Tuesday, February 9, 2010

How easy is a bush supposed a bear

BABIES

I fear holding newborn babies. They're fragile. Their necks are very thin, and it looks like the head may just twist off. You pick up the baby, forget to hold its' head properly and "POP CRACK," dead baby.

And there are others, guys mainly, who are afraid of holding young babies. It is a common phobia. So common that I would call it a phenomena.

Strangely, I do not feel like this phenomena applies to other fragile, valuable objects. Want me to coddle the Mona Lisa? Sure, I'd do that. Here is the remote for an armed atom bomb, hold it? Sure, I'll hold that too. I'd even try to burp it given sufficient incentive. But babies, I will not hold.

Perhaps it is genetic -- there has been sufficient selective pressure to make men predisposed to being afraid of babies. I can imagine a lot of shamed faces and devastated grunting after our ancestors picked up a newborn, went to cuddle it with love and accidently crushed it to death instead.
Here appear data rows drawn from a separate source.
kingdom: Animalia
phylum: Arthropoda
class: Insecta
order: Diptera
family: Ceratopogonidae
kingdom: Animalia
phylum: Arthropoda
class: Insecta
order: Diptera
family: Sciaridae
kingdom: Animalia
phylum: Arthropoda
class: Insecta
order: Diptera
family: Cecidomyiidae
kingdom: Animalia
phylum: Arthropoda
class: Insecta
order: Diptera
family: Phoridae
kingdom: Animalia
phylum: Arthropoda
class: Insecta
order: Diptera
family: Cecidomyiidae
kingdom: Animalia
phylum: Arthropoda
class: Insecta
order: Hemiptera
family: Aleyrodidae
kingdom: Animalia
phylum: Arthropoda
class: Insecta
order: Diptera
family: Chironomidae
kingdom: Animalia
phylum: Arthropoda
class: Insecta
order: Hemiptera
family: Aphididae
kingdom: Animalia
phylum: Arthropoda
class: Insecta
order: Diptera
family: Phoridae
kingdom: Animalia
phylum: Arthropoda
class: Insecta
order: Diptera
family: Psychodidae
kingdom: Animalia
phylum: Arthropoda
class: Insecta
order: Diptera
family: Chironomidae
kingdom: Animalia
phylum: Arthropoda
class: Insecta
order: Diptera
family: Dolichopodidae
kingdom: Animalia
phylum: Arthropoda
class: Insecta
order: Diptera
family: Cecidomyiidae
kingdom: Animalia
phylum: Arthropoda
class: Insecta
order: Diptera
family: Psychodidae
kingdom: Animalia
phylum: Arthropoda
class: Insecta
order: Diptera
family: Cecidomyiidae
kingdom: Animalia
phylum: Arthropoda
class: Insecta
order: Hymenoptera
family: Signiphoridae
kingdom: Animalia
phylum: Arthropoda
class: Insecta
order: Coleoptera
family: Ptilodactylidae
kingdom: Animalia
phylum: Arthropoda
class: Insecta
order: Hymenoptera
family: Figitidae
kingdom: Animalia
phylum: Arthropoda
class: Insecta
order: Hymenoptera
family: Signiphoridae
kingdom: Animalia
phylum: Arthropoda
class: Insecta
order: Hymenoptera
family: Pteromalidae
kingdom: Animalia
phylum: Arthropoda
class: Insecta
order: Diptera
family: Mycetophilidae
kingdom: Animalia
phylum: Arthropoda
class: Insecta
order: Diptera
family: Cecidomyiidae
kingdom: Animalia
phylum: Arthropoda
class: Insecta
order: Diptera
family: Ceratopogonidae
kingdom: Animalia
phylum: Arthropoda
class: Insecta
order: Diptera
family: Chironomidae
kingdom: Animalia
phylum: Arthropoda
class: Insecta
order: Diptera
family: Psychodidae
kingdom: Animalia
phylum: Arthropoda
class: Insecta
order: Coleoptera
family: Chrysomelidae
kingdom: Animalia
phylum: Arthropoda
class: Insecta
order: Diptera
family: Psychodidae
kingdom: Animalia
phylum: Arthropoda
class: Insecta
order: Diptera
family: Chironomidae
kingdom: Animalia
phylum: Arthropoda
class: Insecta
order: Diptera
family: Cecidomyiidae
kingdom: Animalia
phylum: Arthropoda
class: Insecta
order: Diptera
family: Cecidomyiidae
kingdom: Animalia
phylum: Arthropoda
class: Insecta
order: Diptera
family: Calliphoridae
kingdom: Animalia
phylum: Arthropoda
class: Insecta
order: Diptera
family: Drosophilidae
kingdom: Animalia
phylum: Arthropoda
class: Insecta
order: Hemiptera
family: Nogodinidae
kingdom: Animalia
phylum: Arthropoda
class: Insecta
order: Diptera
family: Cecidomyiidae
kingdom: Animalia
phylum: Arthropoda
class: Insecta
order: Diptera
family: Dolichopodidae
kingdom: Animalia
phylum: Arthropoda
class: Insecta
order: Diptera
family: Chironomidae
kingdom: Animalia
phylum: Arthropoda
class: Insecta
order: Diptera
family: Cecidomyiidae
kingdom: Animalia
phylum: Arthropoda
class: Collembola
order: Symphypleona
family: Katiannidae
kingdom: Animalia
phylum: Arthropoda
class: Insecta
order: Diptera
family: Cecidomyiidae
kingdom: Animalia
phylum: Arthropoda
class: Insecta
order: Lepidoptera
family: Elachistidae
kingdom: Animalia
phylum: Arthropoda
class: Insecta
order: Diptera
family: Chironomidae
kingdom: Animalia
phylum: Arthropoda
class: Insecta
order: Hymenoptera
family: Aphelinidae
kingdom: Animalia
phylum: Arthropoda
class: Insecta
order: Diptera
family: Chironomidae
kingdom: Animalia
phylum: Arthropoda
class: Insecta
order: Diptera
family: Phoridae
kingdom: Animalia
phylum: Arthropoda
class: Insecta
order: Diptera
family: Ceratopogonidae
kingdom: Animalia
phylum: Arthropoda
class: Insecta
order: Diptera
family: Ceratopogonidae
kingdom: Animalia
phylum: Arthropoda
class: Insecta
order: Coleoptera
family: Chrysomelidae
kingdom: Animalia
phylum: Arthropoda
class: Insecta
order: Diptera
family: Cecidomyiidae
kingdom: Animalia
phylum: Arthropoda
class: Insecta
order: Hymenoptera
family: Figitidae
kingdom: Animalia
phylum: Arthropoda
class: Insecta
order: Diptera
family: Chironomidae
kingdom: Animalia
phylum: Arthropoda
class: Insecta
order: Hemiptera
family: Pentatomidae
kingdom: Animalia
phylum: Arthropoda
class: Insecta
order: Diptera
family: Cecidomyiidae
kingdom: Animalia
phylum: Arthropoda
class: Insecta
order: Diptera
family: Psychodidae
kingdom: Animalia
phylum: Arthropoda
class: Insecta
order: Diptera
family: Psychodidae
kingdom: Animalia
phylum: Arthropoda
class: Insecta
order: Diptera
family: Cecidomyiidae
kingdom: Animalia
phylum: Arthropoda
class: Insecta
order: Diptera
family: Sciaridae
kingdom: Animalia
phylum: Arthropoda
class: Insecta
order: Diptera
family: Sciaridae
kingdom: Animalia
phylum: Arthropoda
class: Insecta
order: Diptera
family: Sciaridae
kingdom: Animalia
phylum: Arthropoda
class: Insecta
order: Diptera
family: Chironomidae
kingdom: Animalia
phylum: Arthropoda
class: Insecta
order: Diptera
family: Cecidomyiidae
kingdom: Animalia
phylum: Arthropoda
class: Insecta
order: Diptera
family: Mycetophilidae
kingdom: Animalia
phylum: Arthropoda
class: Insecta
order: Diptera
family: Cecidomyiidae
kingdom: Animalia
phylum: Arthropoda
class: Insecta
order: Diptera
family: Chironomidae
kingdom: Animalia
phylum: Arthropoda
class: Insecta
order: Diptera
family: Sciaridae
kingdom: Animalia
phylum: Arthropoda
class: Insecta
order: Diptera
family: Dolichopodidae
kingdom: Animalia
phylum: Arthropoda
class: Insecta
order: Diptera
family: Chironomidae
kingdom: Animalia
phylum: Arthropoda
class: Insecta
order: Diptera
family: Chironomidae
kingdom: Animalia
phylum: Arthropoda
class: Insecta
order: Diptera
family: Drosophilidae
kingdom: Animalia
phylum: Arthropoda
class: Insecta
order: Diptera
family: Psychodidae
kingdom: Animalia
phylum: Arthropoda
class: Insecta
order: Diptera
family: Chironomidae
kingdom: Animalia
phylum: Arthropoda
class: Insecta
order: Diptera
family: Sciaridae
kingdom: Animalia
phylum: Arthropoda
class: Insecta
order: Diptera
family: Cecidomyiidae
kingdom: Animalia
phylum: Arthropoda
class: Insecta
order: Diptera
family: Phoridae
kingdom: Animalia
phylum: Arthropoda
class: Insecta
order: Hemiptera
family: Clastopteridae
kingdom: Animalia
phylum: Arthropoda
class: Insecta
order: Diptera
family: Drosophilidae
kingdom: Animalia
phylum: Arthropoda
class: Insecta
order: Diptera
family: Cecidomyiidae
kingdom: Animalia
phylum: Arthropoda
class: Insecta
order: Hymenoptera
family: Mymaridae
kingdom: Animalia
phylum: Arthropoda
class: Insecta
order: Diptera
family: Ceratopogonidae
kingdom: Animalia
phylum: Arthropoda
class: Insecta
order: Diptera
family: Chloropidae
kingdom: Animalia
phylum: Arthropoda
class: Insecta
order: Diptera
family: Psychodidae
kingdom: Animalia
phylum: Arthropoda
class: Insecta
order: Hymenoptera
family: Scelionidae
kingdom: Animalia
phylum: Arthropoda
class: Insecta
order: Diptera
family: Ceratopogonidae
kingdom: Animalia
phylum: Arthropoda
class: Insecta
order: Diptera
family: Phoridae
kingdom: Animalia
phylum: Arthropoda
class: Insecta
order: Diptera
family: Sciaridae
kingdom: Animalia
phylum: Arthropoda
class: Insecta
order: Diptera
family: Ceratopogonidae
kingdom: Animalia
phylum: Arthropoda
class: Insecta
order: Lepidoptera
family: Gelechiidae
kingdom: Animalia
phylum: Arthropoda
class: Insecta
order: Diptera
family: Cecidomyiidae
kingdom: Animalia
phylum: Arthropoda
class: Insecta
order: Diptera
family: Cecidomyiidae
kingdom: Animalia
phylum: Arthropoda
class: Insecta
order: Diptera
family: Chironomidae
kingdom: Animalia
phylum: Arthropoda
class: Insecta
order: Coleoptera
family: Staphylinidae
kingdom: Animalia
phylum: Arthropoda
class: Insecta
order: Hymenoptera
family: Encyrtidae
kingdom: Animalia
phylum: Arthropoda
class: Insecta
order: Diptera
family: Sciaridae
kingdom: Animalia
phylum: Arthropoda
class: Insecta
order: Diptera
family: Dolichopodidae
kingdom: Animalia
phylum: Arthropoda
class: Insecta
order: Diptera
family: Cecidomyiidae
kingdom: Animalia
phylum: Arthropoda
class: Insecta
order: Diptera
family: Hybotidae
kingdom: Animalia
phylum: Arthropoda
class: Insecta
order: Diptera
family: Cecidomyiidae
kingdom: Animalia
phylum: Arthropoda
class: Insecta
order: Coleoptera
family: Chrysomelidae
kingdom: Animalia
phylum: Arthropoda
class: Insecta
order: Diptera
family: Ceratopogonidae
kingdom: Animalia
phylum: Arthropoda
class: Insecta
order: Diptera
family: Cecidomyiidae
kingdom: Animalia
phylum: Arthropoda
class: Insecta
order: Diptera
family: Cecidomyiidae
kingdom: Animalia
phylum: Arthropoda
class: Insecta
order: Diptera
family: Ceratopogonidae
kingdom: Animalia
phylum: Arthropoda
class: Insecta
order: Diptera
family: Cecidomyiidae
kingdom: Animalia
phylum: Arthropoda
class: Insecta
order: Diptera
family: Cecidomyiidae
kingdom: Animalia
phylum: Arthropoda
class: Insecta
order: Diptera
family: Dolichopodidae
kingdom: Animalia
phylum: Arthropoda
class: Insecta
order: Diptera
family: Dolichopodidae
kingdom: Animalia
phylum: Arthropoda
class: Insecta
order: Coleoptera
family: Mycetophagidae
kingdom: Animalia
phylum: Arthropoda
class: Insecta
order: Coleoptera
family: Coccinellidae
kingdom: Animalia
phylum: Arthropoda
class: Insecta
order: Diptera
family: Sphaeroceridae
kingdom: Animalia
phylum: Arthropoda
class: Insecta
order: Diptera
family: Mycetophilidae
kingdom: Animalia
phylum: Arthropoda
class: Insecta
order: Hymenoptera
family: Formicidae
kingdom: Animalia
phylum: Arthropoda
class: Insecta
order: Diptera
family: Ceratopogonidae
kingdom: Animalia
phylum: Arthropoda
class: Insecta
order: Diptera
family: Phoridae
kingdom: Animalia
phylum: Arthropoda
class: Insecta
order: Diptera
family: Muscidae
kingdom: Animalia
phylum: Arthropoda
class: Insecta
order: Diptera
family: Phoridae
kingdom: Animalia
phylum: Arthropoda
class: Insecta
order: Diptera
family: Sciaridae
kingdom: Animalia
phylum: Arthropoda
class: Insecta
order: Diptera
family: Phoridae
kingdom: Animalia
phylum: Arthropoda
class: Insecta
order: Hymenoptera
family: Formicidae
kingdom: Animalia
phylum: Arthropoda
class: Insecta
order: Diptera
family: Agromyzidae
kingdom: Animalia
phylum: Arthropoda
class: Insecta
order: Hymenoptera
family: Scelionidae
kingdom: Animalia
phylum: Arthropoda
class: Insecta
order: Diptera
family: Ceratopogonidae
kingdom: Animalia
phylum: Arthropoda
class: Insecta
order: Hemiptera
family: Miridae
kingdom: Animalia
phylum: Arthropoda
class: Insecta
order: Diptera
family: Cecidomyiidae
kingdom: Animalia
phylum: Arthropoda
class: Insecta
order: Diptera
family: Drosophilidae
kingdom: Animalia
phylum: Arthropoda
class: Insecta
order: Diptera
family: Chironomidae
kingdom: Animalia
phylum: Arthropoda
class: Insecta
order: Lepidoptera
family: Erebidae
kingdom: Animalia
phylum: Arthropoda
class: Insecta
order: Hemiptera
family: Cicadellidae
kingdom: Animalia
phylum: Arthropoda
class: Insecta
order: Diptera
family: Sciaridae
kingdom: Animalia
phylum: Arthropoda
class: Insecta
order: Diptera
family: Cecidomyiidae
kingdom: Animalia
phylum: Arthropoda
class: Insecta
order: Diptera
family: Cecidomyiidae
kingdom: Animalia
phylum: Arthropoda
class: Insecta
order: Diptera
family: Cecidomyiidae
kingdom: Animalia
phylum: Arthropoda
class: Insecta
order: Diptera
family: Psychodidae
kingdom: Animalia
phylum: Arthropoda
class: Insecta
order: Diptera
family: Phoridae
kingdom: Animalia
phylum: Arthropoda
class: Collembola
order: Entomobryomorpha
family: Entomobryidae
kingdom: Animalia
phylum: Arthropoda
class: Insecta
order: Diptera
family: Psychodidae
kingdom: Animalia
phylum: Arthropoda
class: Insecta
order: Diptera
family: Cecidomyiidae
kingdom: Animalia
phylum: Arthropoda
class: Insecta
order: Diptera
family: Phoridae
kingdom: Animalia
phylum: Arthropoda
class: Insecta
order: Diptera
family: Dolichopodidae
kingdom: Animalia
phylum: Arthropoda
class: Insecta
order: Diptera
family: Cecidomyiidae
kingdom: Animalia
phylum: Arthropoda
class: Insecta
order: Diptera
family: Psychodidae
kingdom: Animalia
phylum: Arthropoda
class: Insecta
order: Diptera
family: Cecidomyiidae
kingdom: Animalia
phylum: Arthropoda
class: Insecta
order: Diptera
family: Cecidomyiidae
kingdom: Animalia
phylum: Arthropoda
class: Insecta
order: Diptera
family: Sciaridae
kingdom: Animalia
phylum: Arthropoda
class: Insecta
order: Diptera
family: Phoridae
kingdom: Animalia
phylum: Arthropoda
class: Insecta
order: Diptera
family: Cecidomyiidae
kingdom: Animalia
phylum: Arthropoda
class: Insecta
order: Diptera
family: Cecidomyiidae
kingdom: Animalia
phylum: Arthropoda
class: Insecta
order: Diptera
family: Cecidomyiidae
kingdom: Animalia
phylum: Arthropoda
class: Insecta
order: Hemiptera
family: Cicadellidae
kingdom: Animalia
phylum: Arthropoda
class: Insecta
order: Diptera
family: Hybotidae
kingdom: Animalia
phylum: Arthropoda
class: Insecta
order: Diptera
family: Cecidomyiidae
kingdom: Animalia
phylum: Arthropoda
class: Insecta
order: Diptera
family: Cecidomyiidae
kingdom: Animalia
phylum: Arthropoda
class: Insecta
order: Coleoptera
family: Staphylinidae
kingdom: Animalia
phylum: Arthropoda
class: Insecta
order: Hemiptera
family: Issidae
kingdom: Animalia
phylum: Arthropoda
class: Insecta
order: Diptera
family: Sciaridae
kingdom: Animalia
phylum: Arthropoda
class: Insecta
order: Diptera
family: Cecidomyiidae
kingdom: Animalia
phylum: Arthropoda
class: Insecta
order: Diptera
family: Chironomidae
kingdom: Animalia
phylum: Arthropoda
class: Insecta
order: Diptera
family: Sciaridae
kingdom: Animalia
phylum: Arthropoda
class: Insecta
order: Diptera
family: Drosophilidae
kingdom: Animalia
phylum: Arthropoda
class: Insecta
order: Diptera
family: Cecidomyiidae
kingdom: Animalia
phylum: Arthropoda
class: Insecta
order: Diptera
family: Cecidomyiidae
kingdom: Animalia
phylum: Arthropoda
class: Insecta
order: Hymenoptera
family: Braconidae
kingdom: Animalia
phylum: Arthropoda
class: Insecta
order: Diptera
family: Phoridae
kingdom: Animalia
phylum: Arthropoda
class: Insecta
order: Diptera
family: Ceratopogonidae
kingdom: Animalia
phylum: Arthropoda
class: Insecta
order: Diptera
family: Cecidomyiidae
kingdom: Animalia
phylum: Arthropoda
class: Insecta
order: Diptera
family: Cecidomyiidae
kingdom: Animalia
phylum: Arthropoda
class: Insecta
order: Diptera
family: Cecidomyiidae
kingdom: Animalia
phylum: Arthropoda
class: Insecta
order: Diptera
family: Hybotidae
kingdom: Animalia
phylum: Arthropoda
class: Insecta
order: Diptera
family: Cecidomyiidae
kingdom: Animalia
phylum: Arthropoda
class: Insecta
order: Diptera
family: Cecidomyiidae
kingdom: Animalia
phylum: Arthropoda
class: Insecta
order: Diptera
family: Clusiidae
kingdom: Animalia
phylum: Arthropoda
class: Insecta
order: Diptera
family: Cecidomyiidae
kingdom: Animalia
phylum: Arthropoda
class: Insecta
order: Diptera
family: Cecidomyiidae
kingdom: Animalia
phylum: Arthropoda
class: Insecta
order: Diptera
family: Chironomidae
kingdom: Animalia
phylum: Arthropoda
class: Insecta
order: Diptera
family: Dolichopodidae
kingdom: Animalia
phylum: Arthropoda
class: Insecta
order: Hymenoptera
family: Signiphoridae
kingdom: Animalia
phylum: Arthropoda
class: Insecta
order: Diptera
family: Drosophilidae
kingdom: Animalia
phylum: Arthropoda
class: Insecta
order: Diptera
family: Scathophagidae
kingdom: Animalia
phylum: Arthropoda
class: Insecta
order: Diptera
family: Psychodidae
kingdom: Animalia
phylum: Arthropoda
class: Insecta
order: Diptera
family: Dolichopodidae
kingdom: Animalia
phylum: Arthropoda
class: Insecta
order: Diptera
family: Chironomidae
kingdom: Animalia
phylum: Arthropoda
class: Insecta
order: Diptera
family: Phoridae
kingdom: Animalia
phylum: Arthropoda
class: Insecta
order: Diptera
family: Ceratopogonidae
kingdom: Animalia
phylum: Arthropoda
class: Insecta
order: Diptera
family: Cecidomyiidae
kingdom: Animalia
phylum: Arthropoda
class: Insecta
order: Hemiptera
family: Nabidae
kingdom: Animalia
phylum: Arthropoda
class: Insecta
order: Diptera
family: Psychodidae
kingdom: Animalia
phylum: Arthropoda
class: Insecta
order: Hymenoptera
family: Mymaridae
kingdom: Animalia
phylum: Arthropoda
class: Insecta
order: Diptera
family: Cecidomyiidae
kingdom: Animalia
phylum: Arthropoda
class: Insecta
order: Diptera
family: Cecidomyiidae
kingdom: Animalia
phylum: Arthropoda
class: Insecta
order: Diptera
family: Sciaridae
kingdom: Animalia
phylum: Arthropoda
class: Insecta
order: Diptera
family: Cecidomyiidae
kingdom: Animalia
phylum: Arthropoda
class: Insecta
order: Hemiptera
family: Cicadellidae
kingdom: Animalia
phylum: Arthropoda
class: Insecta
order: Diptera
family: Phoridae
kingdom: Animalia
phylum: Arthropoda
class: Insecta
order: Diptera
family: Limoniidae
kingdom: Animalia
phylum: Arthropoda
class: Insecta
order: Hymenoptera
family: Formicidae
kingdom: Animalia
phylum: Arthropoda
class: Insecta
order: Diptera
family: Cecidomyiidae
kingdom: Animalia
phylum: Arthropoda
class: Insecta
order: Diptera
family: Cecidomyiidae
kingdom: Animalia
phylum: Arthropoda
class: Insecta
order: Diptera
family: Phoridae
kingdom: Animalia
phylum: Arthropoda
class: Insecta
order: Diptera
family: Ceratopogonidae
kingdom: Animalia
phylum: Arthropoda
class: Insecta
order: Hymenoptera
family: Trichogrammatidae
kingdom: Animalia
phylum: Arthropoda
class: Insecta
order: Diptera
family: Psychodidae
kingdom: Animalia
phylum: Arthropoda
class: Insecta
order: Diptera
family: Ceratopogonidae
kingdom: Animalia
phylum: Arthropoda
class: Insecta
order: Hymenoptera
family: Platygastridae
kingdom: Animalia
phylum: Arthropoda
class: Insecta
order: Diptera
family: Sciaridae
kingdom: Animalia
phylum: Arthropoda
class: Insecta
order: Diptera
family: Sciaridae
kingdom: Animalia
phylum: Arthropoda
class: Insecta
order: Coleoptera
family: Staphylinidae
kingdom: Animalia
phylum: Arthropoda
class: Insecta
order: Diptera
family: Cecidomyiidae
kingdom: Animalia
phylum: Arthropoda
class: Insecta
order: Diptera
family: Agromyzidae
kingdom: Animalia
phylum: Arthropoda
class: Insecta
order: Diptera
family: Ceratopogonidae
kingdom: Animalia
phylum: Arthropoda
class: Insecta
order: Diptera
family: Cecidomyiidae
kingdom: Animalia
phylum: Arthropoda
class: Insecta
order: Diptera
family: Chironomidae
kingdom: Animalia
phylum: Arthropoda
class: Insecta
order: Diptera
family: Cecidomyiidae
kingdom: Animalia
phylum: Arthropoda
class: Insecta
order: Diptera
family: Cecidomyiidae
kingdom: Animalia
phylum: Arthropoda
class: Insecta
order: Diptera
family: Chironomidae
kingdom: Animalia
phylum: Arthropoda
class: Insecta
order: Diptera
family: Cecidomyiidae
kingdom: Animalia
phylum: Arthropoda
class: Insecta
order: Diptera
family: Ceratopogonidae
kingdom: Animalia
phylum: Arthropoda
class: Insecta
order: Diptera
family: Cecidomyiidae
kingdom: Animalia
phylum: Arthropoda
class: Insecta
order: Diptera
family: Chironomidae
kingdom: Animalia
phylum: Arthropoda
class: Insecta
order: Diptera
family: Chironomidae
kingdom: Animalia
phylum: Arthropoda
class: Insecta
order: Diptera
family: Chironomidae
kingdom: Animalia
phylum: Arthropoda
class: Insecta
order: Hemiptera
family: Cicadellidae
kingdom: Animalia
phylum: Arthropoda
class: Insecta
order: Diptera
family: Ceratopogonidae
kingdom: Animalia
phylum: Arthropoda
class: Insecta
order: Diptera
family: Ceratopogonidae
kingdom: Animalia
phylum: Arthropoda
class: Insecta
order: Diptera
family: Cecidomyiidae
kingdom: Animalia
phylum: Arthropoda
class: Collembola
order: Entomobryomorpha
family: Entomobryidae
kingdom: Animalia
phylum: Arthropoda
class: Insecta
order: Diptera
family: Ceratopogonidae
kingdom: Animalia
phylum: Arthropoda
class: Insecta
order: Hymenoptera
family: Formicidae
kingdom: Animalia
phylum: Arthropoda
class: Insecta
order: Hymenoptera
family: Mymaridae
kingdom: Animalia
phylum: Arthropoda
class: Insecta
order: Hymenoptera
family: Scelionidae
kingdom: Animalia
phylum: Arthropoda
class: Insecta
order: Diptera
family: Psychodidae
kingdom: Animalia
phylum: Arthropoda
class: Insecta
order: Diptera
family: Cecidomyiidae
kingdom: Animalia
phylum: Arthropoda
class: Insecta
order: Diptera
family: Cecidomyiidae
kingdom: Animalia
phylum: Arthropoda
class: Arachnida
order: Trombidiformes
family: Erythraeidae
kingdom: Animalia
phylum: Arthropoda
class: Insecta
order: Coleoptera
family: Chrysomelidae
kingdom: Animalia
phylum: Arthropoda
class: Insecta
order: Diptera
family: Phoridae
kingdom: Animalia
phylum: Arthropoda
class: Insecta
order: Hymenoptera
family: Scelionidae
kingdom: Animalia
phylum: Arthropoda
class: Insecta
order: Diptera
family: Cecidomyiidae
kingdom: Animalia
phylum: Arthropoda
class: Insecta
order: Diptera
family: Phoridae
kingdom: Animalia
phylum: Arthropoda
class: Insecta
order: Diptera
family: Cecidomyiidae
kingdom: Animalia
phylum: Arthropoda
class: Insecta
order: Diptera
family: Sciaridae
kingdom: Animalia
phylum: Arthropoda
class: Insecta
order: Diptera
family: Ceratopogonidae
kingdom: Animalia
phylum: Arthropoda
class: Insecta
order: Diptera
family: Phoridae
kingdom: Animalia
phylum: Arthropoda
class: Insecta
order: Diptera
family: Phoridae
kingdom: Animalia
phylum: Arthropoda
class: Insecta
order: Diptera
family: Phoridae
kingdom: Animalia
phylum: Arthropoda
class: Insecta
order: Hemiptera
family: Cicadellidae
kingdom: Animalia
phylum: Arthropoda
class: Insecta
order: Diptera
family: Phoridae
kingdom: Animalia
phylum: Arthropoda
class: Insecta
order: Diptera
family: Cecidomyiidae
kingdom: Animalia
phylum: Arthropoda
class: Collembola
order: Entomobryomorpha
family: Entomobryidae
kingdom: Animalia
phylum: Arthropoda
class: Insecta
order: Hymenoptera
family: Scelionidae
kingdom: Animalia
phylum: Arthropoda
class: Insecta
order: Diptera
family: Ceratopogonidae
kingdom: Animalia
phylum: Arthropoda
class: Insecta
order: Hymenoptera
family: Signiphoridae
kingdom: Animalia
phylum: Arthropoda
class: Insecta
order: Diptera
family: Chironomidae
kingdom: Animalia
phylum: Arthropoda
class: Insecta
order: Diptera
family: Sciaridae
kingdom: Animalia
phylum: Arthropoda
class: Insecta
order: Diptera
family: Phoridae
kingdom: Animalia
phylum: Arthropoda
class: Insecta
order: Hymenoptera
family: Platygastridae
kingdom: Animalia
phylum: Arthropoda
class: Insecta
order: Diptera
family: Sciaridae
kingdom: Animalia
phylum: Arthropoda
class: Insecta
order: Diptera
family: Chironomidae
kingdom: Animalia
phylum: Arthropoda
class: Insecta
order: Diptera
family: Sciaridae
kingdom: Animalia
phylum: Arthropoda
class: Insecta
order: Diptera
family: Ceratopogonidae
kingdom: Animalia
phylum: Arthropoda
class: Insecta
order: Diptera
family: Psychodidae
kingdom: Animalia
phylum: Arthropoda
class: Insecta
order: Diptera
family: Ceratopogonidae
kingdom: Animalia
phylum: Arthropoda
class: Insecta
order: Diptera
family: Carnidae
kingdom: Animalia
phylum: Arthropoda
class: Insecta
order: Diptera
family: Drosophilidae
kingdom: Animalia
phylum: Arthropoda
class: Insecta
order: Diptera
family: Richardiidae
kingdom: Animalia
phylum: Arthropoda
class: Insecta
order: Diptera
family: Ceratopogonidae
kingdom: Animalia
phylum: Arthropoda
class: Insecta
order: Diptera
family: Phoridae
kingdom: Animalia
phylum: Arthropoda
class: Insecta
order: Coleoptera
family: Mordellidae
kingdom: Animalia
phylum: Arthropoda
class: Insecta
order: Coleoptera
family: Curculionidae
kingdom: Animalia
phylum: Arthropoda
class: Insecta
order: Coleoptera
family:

Assuming men were more likely to hold babies related to them, a likely prospect, all the requirements for natural selection are present: a life/death scenario, a genetic link and the natural genetic variation found in all creatures.

That's it, and I am convinced men are genetically predisposed to be afraid of babies. I don't have to be ashamed of my fear anymore. In my most guttural roar of science, I have defended my manhood.